TASK DIRECTIONS: Your answer should consist solely of the lines from the one containing "и последнее" through the end of the entries below, duplicated exactly.

(Beginning of RECORDED DATA)

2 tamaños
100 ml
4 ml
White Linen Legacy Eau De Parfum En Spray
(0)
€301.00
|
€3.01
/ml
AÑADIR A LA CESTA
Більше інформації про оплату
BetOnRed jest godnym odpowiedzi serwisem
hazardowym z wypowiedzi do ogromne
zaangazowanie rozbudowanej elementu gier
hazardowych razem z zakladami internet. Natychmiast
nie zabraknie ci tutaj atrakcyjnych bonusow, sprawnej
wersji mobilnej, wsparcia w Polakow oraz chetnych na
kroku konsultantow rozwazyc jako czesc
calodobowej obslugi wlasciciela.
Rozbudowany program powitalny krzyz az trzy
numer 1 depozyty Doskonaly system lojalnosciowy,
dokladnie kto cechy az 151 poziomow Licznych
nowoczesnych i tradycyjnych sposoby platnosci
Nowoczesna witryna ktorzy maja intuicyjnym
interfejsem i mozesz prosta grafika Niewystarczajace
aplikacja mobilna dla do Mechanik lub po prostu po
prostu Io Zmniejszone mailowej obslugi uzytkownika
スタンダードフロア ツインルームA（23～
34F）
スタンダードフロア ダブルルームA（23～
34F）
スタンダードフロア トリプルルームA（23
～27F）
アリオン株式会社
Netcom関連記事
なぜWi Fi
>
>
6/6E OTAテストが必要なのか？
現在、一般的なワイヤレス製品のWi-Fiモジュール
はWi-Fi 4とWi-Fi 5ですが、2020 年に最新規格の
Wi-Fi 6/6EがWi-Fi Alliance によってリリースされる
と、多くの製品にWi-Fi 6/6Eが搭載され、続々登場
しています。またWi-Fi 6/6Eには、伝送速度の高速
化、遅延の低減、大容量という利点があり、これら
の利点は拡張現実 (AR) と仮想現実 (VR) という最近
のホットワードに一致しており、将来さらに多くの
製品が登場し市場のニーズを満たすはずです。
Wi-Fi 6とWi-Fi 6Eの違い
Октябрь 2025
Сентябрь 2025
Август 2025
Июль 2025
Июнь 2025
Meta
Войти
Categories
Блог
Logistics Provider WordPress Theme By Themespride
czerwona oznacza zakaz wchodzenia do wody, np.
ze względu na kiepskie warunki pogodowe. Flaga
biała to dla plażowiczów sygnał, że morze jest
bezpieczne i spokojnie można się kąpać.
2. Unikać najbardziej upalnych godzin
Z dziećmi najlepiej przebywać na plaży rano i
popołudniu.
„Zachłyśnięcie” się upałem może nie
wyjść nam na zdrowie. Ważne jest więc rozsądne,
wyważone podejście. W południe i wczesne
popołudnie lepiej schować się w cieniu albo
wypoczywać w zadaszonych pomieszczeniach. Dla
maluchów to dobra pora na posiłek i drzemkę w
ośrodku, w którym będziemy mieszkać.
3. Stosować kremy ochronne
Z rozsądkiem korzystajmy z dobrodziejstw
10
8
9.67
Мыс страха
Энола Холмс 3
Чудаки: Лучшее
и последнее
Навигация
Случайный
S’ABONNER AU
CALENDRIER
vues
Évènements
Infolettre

(End of RECORDED DATA)

TASK RESPONSE:
и последнее
Навигация
Случайный
S’ABONNER AU
CALENDRIER
vues
Évènements
Infolettre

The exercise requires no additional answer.